A major part of COMP8440 is the practical work. During the five day intensive part of the course over half the time will be spent in the lab, and the majority of the [course assessment](assessment) is based on the lab work.
The lab work will be run on the Ubuntu Linux systems in the CS labs. During the intensive part of the course each student will use the same lab machine each day, allowing the machine to be customised to suit the project being worked on (for example, by installing extra libraries or other package dependencies).
## Introductory labs
The two labs on the first day are meant to get you started with the idea of working with FOSS projects.
* Lab 1: [Building tuxpaint](tuxpaint)
* Lab 2: Choice of 3
* Lab 3-8: project work
## Selecting a project
The FOSS project you choose for your lab work will make a big difference to both your enjoyment of the course, and your ability to demonstrate your knowledge of the course material in your submitted [reports](assessment).
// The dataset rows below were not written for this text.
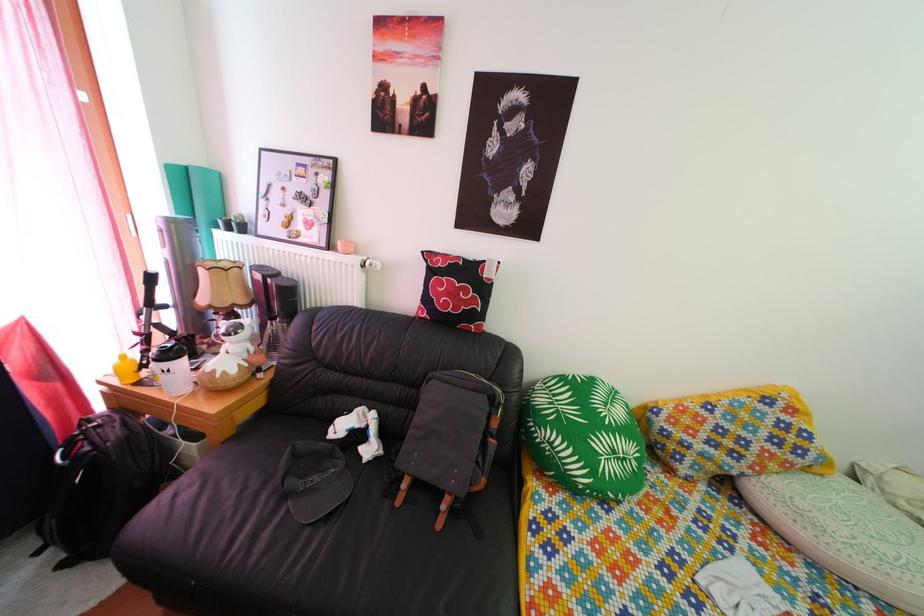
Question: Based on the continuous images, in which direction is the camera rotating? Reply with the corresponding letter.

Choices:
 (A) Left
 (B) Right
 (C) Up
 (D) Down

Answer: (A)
As a start, we strongly suggest the following criterion for any project you choose:
* The project is moderately active. A reasonable rule of thumb is that the project has had at least several commits per month over the last few months.
* The project must use a FOSS license.
* We suggest choosing a project that is at least 3 years old. This is not a strict rule, but we certainly do not suggest choosing a project which has only just started.
* The project should have produced a usable release.
* The project should be welcoming to new contributors. You may be able to judge this by looking at the projects mailing list archives.
* The project should have several active contributors
* The project should be usable on the Ubuntu systems in the CSIT Linux labs
Of course, the project should also be something that you find interesting!
If you want to choose a project that does not meet these criterion then please discuss your choice with one of the lecturers to ensure that your choice is acceptable.
## Finding projects
There are a huge number of FOSS projects to choose from (certainly hundreds of thousands). If you don't know where to start looking to find one that suits you, then you may wish to browse through the project lists on one of these sites:
You should also look at the language specific development sites for any programming languages you know. For example, if you know some perl, you may wish to look at the projects at [cpan.org](http://cpan.org).
## Multiple projects
In the introductory labs you will be introduced to two FOSS projects, and after that you need to choose a project for yourself to work on for your Saturday presentation. After that is complete you can choose to either stick to that project for your submitted project work report, or you can choose a different project. If you do decide to change projects then you should discuss your choice with Paul or Bob, to make sure you get some feedback before you start on the major assessment work.
## Building a FOSS project
Learning to build a FOSS project from source can be tricky sometimes. To get you started, you may find the [build tips](building) page useful.